Steel swords need to be oiled on a regular basis (and especially after every usage) or they will start to corrode or rust. Not everyone uses the uchiko on them, but I (and many of us sentimentalists) do: powder the sword, wipe off with a soft cloth, put on a light coat of oil. Again, not too much or the saya will suffer and the blade will be no better off. Also, regularly pound the saya koiguchi-side down on the floor (NOT concrete, of course!) to remove any accumulated wood shavings or splinters--these will congregate at the kojiri end of the saya and plot to kick the blade out, if you are not careful...

Iron Chef
30th January 2004, 16:15
Originally posted by Diane Mirro
....
DO NOT use uchiko on nonsteel blades. Uchiko is the giant red or white Tootsie-pop looking thingy (sorry folks, it's Friday AM and I'm giddy) that comes in most sword cleaning kits. It is a cloth-covered bag of the powdered remnants of sword polishing stones. This powder is a mild abrasive and will remove the finish from your alloy iaito....

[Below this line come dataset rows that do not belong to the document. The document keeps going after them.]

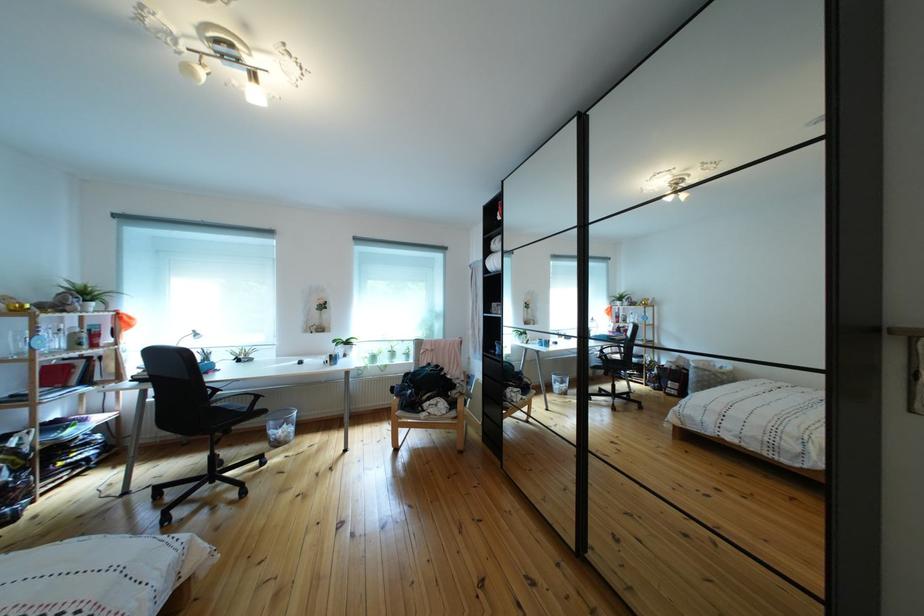
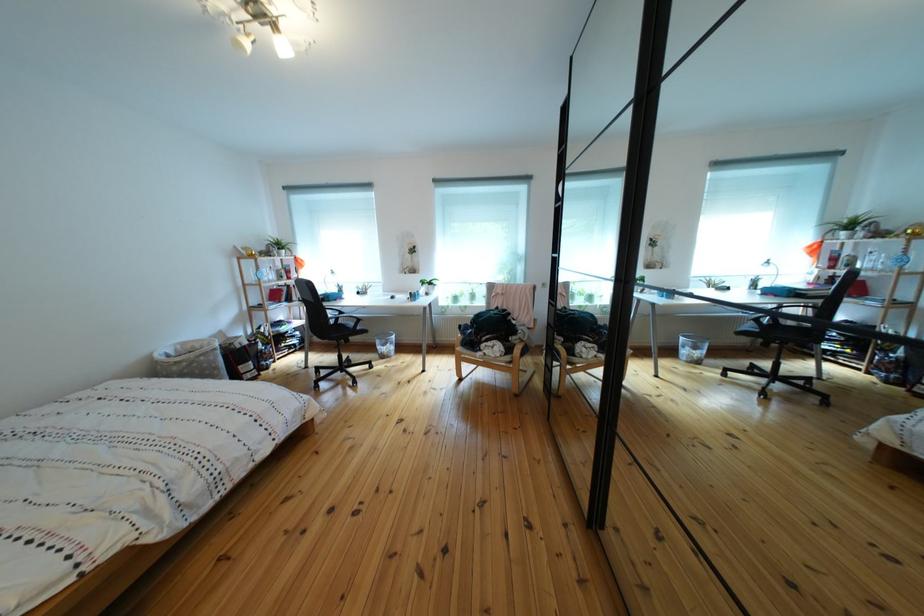
The point at (64, 358) is marked in the first image. Where is the corresponding point in the second image?

(282, 286)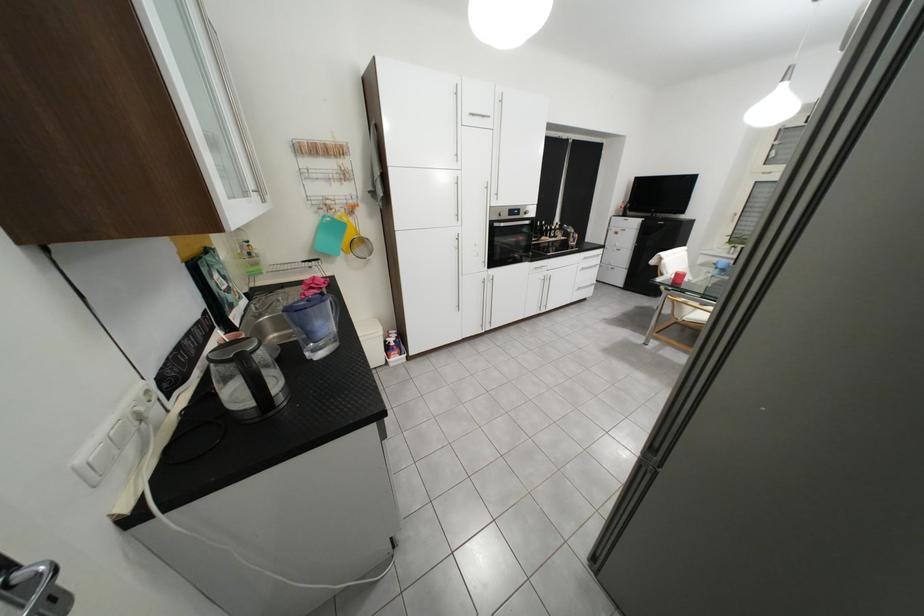
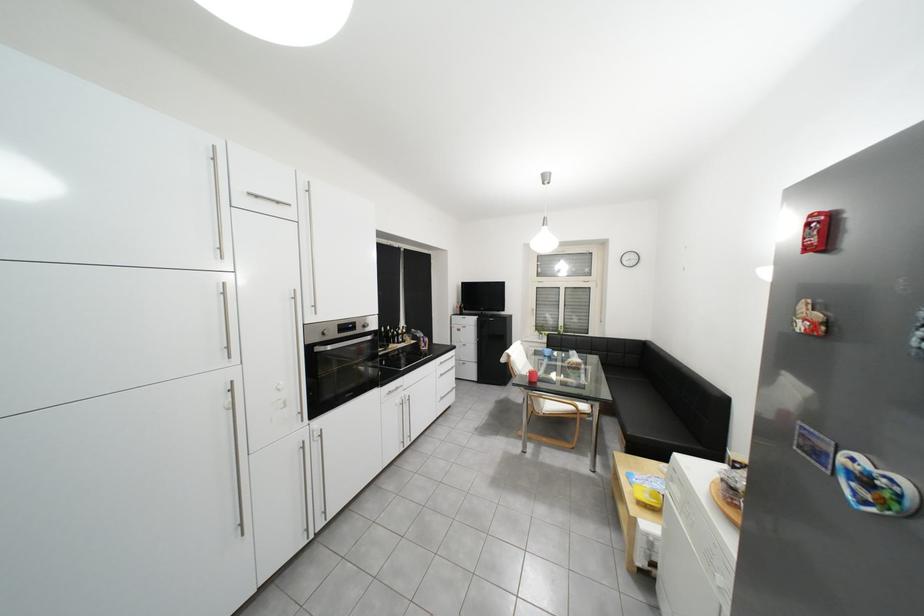
Find the pixel in the second image that matches [540,224] in the first image.

(381, 339)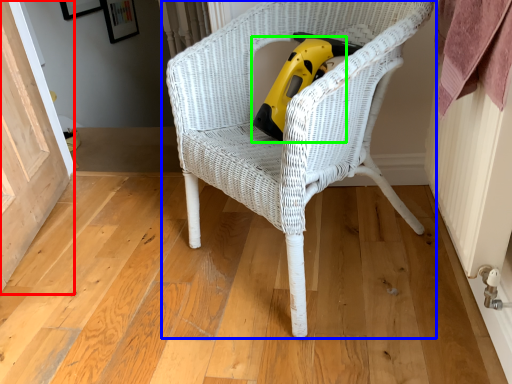
Question: Which object is the farthest from screen door (highlighted by a red box)? Choose among these: chair (highlighted by a blue box) or vacuum (highlighted by a green box).

Choices:
 (A) chair
 (B) vacuum

Answer: (B)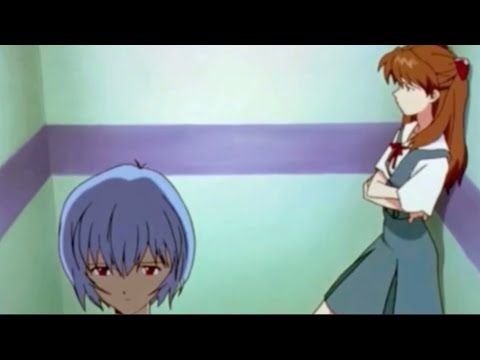
At what (x,y) coordinates should I click in order to perform the action: click on wall. Please return your answer as a coordinate pair (x, y). This screenshot has height=360, width=480. Looking at the image, I should click on (269, 79).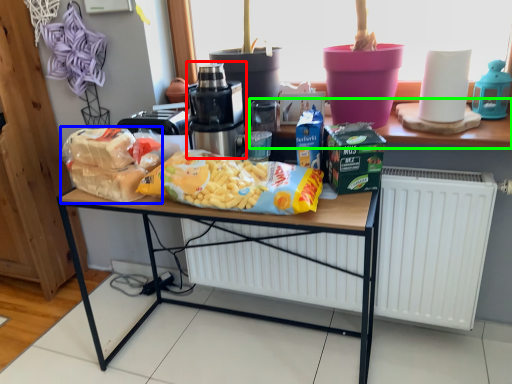
Question: Which object is the farthest from home appliance (highlighted by a red box)? Choose among these: waste (highlighted by a blue box) or window sill (highlighted by a green box).

Choices:
 (A) waste
 (B) window sill

Answer: (B)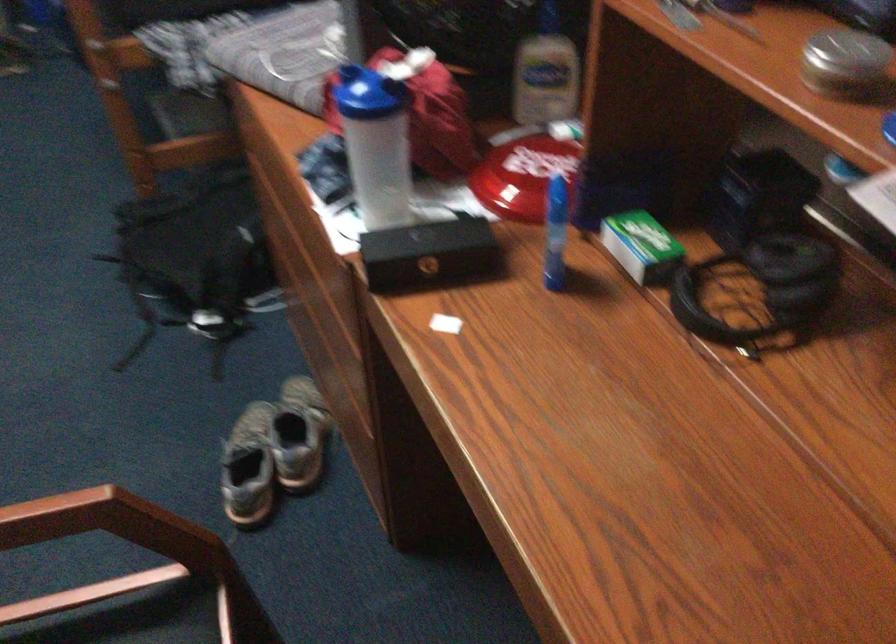
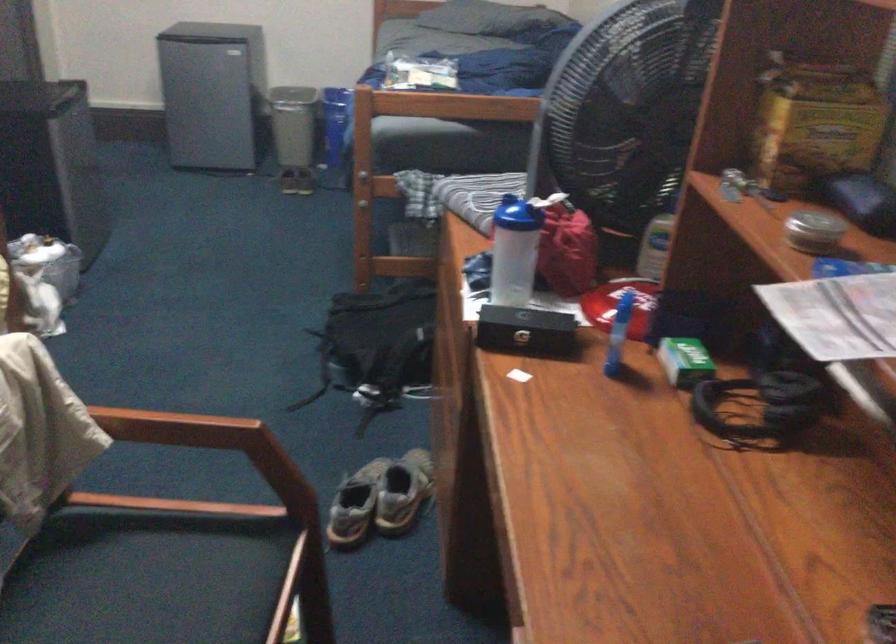
Find the pixel in the second image that matches point 297,435 in the first image.

(402, 491)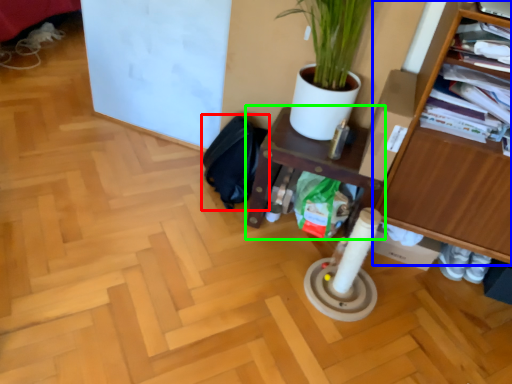
Question: Considering the real-world distances, which object is closest to swivel chair (highlighted by a red box)? furniture (highlighted by a blue box) or shelf (highlighted by a green box).

Choices:
 (A) furniture
 (B) shelf

Answer: (B)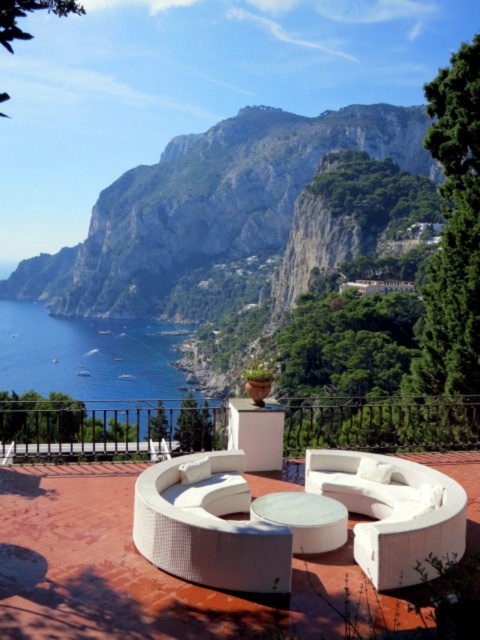
Is white fabric couch at center smaller than white glossy table at center?

Correct, white fabric couch at center occupies less space than white glossy table at center.

Who is more distant from viewer, (425, 563) or (289, 518)?

The point (289, 518) is more distant.

Image resolution: width=480 pixels, height=640 pixels. Find the location of `white fabric couch at center`. white fabric couch at center is located at coordinates (393, 513).

Does white fabric couch at center have a smaller size compared to blue water at lower left?

Yes, white fabric couch at center is smaller than blue water at lower left.

Is white fabric couch at center closer to the viewer compared to blue water at lower left?

Yes, it is in front of blue water at lower left.

Is point (435, 490) positioned after point (87, 321)?

No, (435, 490) is closer to viewer.

The image size is (480, 640). In order to click on white fabric couch at center in this screenshot , I will do `click(393, 513)`.

Is blue water at lower left smaller than white glossy table at center?

Incorrect, blue water at lower left is not smaller in size than white glossy table at center.

Between blue water at lower left and white glossy table at center, which one has more height?

blue water at lower left

Who is more distant from viewer, (3,314) or (279,492)?

The point (3,314) is behind.

This screenshot has width=480, height=640. Find the location of `blue water at lower left`. blue water at lower left is located at coordinates (86, 355).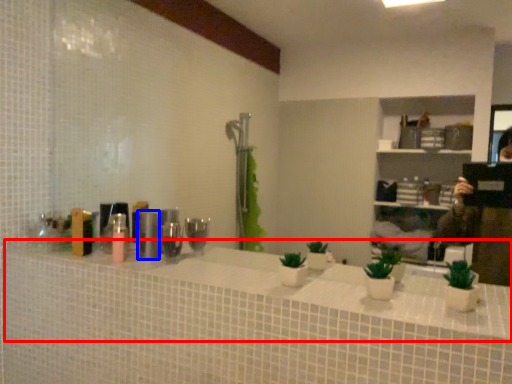
Question: Which object appears farthest to the camera in this image, counter top (highlighted by a red box) or toiletry (highlighted by a blue box)?

Choices:
 (A) counter top
 (B) toiletry

Answer: (B)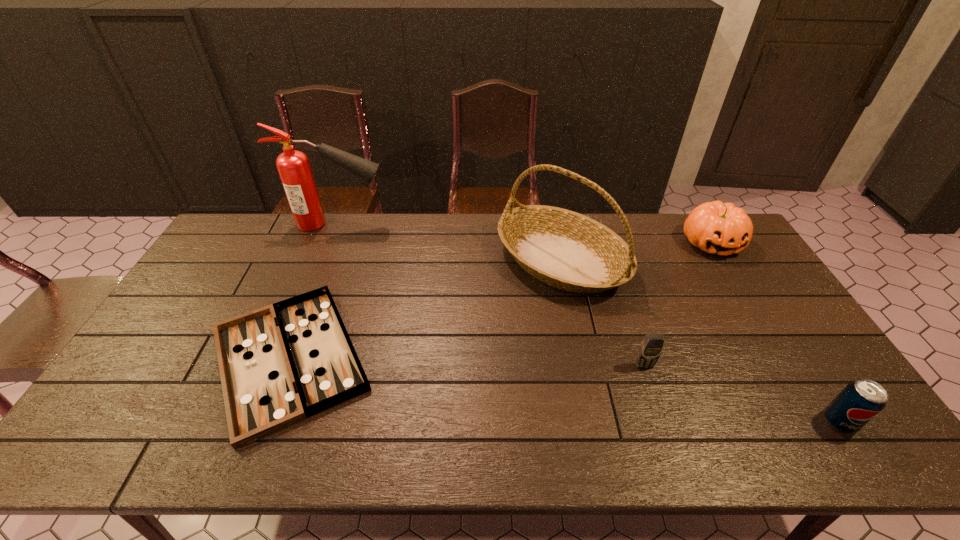
Find the location of a particular element. This screenshot has height=540, width=960. vacant area in the image that satisfies the following two spatial constraints: 1. on the back side of the basket; 2. at the nozzle of the fire extinguisher is located at coordinates (554, 224).

Where is `vacant space that satisfies the following two spatial constraints: 1. at the nozzle of the gameboard; 2. on the left side of the fire extinguisher`? The width and height of the screenshot is (960, 540). vacant space that satisfies the following two spatial constraints: 1. at the nozzle of the gameboard; 2. on the left side of the fire extinguisher is located at coordinates (284, 358).

This screenshot has height=540, width=960. I want to click on free spot that satisfies the following two spatial constraints: 1. on the front face of the cellular telephone; 2. on the left side of the soda can, so click(662, 422).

Everything you wrote is correct.

FWIW, Suzuki Sensei taught us and other Japanese teachers I have been told teach to use uchiko on Iaito. I assume it is because he views an Iaito as a tool to be used in order to learn how to operate a steel sword. So maybe using uchiko is OK in this regard. Maybe the other reason is that old Senseis just don't understand the differences between alloy and steel and don't know better. I'm not sure and I am not going to make that any judgementent calls in that regard. We use Uchiko on Iaito because Sensei says so but it will scratch the skin. But maybe everything is geared toward learning to use a real sword one day.

The only purpose to this post is to warn you that you may be instructed to use Uchiko on your Iaito by your sensei. If you are then I would do what he says. Otherwise if sword care is not part of your class then I would listen to everything Dr. Mirro says.

Have a good weekend.

eonblue
2nd February 2004, 02:24
Thanks for the info guys. I'll ask my sensei his views on caring for iaitos after the next class.. just had a thought and couldn't wait over the weekend for answer (I'd probably forget it).